[Chart comprehension data]
Start of Block

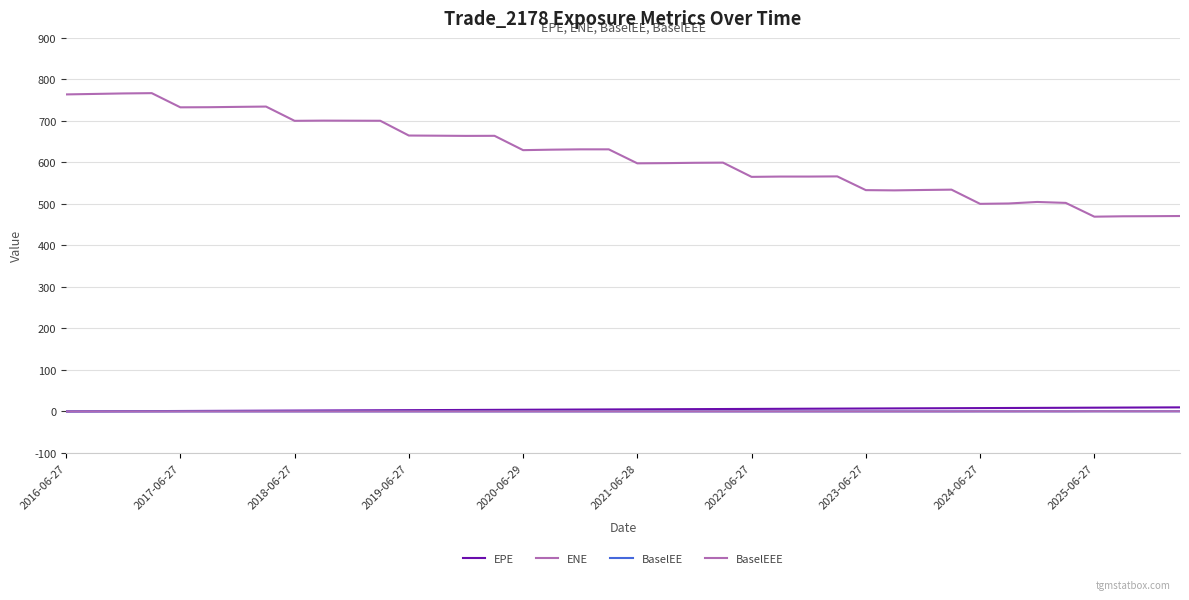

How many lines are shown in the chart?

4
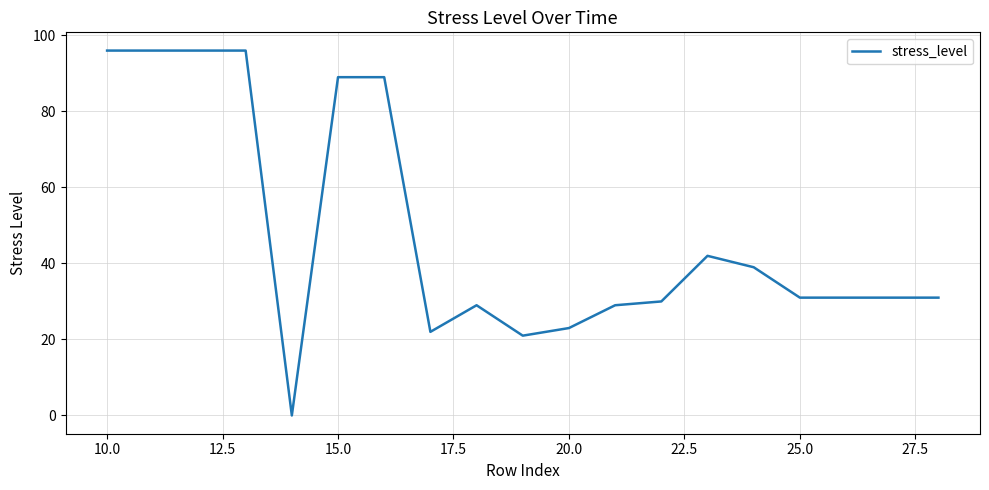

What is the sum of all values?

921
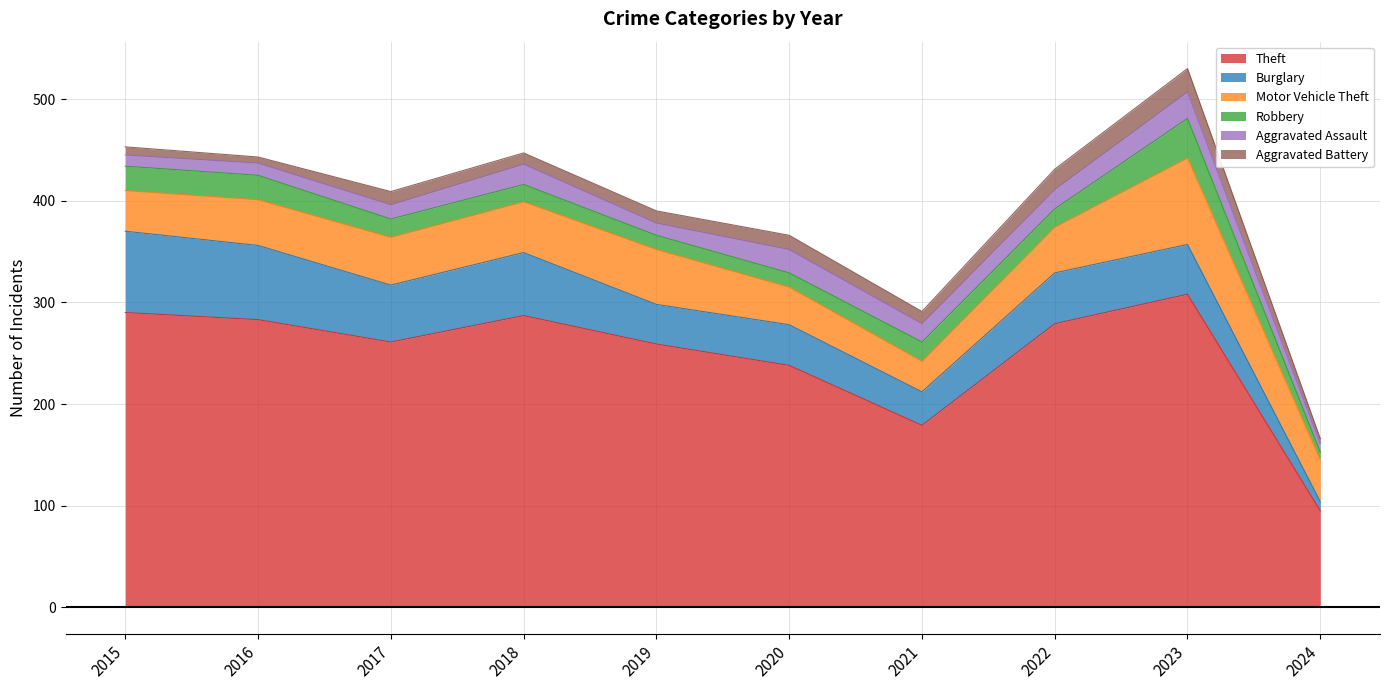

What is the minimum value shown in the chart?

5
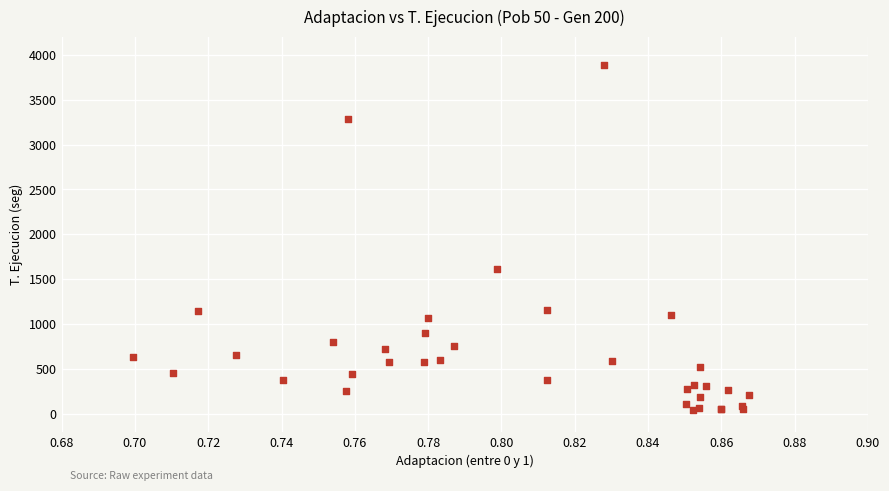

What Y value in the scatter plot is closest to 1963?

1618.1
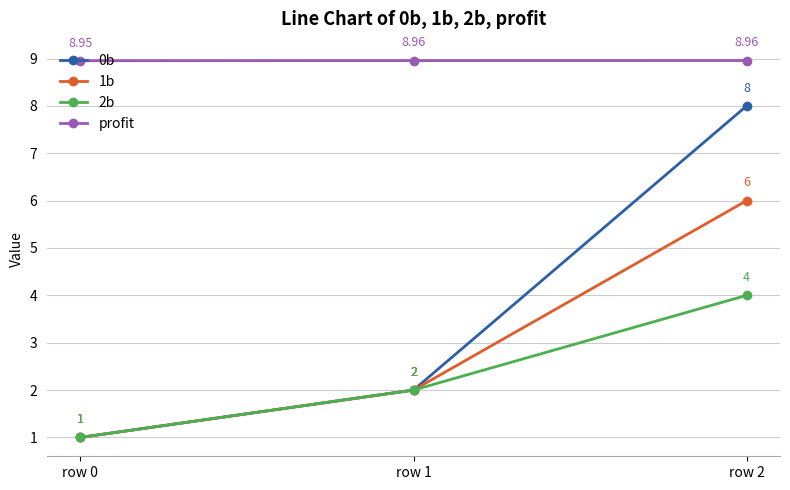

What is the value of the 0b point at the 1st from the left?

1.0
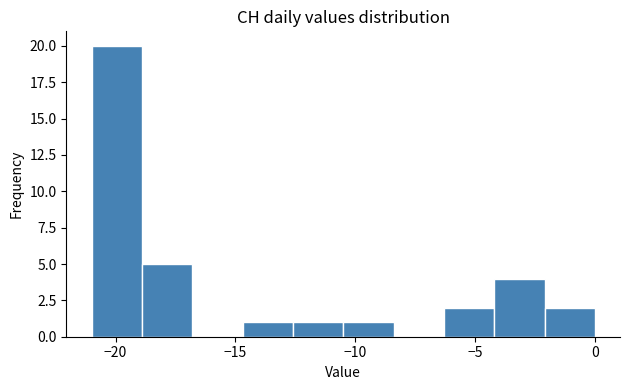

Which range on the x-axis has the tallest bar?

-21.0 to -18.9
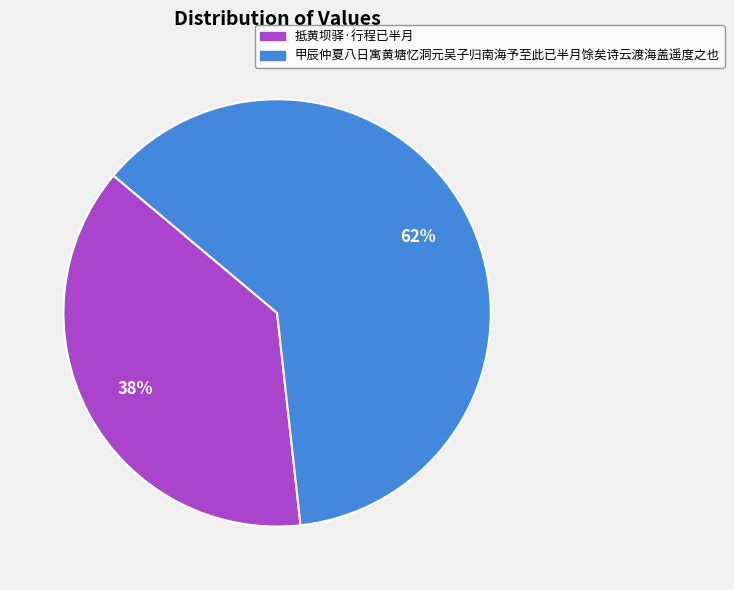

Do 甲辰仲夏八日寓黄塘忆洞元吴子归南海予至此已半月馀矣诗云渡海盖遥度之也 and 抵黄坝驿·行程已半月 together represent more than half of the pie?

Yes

End of Block

**EXERCISE OBJECTIVE:**
Rewrite all the entries above, putting "graph" wherever "chart" appears and leaving everything else the same. Leave the pictures out.

**ANSWER SECTION:**
How many lines are shown in the graph?

4

What is the sum of all values?

921

What is the minimum value shown in the graph?

5

What Y value in the scatter plot is closest to 1963?

1618.1

What is the value of the 0b point at the 1st from the left?

1.0

Which range on the x-axis has the tallest bar?

-21.0 to -18.9

Do 甲辰仲夏八日寓黄塘忆洞元吴子归南海予至此已半月馀矣诗云渡海盖遥度之也 and 抵黄坝驿·行程已半月 together represent more than half of the pie?

Yes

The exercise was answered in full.